A Nurse’s Guide to the Use of Social Media

Privacy and confidentiality are must-haves for nursing professionals. It is required of a nurse to safeguard information learned about a patient in the course of treatment. Such information can only be disclosed to the team members in the facility whose work is to ensure that the patients get better (Milholland, 1994). This information can only be released when the patient gives informed consent.

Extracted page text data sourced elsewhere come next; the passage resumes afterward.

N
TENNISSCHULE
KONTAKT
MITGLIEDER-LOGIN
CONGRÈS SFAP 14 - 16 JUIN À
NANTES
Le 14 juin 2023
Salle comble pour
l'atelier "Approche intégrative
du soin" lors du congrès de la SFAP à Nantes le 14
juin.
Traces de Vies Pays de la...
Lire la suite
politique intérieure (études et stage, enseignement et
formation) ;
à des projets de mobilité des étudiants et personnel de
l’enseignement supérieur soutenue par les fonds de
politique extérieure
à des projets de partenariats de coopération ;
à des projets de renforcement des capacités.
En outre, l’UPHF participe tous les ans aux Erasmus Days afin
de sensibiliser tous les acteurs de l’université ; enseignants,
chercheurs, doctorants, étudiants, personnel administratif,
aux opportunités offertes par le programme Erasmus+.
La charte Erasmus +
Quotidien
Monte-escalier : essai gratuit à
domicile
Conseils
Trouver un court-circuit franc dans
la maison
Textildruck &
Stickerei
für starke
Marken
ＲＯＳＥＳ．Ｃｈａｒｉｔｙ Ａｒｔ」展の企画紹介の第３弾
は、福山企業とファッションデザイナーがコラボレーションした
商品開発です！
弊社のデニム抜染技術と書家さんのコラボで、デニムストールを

Bob may have had the purest intention when sharing with William Claire’s photo. First, William was not working with Claire at the moment, and this was a breach of confidentiality as stipulated in the nurses’ guiding code. Also, the permission to take Claire’s photo was not well consented to because she had not allowed it. As unfair as it may seem for Bob to be terminated from his workplace, the violation could have been avoided by him had he thought it keenly against the set nursing standards on the use of social media.

Emily may have been young, vibrant, and with the purest of intentions when she posted Tommy’s photo on Facebook (NCSBN, 2011). Her intentions are pure from the message captured in the example. However, the procedure followed by her is a violation. Her work was to ensure that Tommy’s identity was kept a secret. She could have kept working in the nursing field had she kept the privacy and confidentiality set standards.

Jamie breached privacy and confidentiality on Maria’s post though she sent a message of hope to her. In the process, she disclosed Maria’s  condition and the medicine that she was taking. Though Jamie was a practicing nurse for a long time, when her emotions set in, she breached the nurses guiding code on social media use, putting her on the spot.